## Exercise requirements
Transcribe the part of the items that opens with the line containing "related to this" and runs through the end of the items, both ends included.

## Records supplied
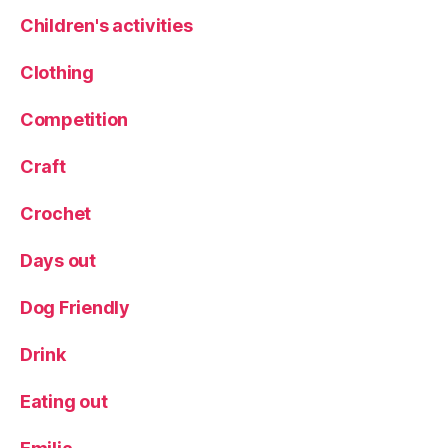
Children's activities
Clothing
Competition
Craft
Crochet
Days out
Dog Friendly
Drink
Eating out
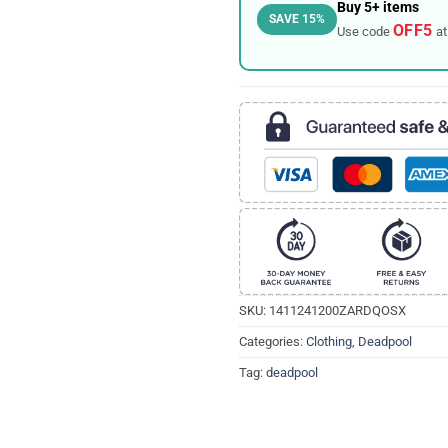
Buy 5+ items
SAVE 15%
OFF5
Use code
at
SKU:
1411241200ZARDQOSX
Categories:
Clothing
,
Deadpool
Tag:
deadpool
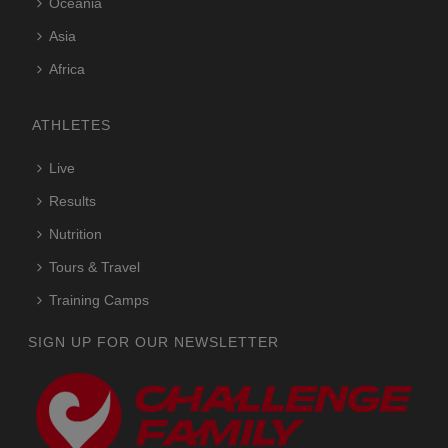
Oceania
Asia
Africa
ATHLETES
Live
Results
Nutrition
Tours & Travel
Training Camps
SIGN UP FOR OUR NEWSLETTER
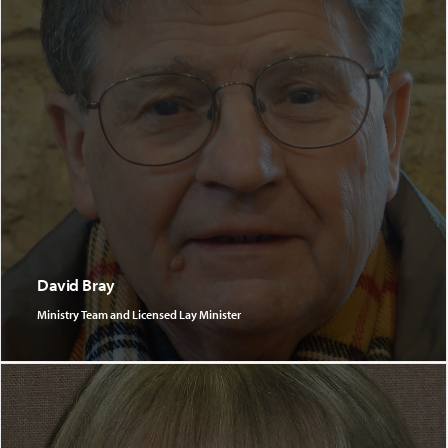
David Bray
Ministry Team and Licensed Lay Minister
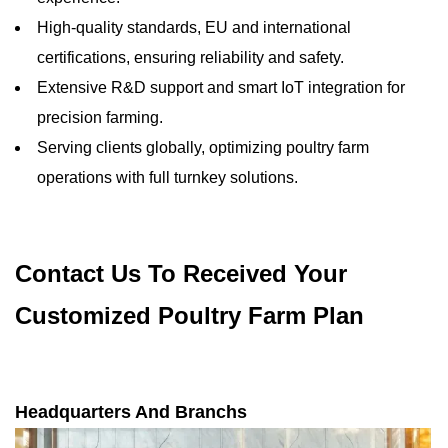
High-quality standards, EU and international
certifications, ensuring reliability and safety.
Extensive R&D support and smart IoT integration for
precision farming.
Serving clients globally, optimizing poultry farm
operations with full turnkey solutions.
Contact Us To Received Your
Customized Poultry Farm Plan
Headquarters And Branchs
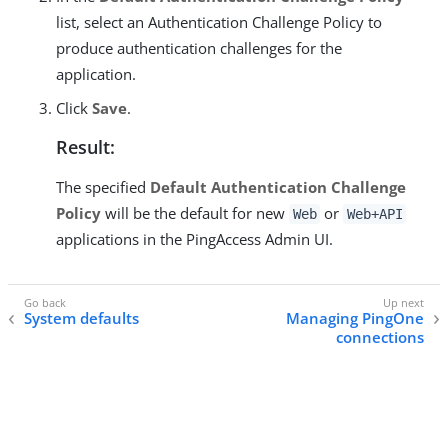
list, select an Authentication Challenge Policy to
produce authentication challenges for the
application.
Click
Save
.
Result:
The specified
Default Authentication Challenge
Policy
will be the default for new
or
Web
Web+API
applications in the PingAccess Admin UI.
System defaults
Managing PingOne
connections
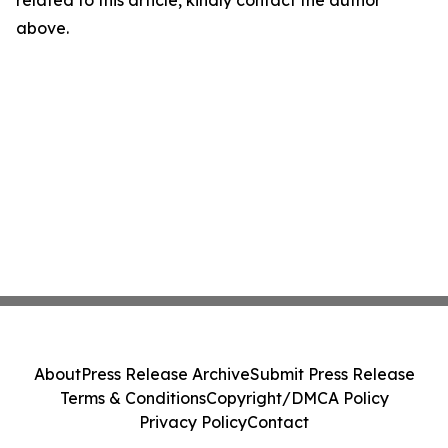
related to this article, kindly contact the author
above.
About
Press Release Archive
Submit Press Release
Terms & Conditions
Copyright/DMCA Policy
Privacy Policy
Contact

## Exercise result
related to this article, kindly contact the author
above.
About
Press Release Archive
Submit Press Release
Terms & Conditions
Copyright/DMCA Policy
Privacy Policy
Contact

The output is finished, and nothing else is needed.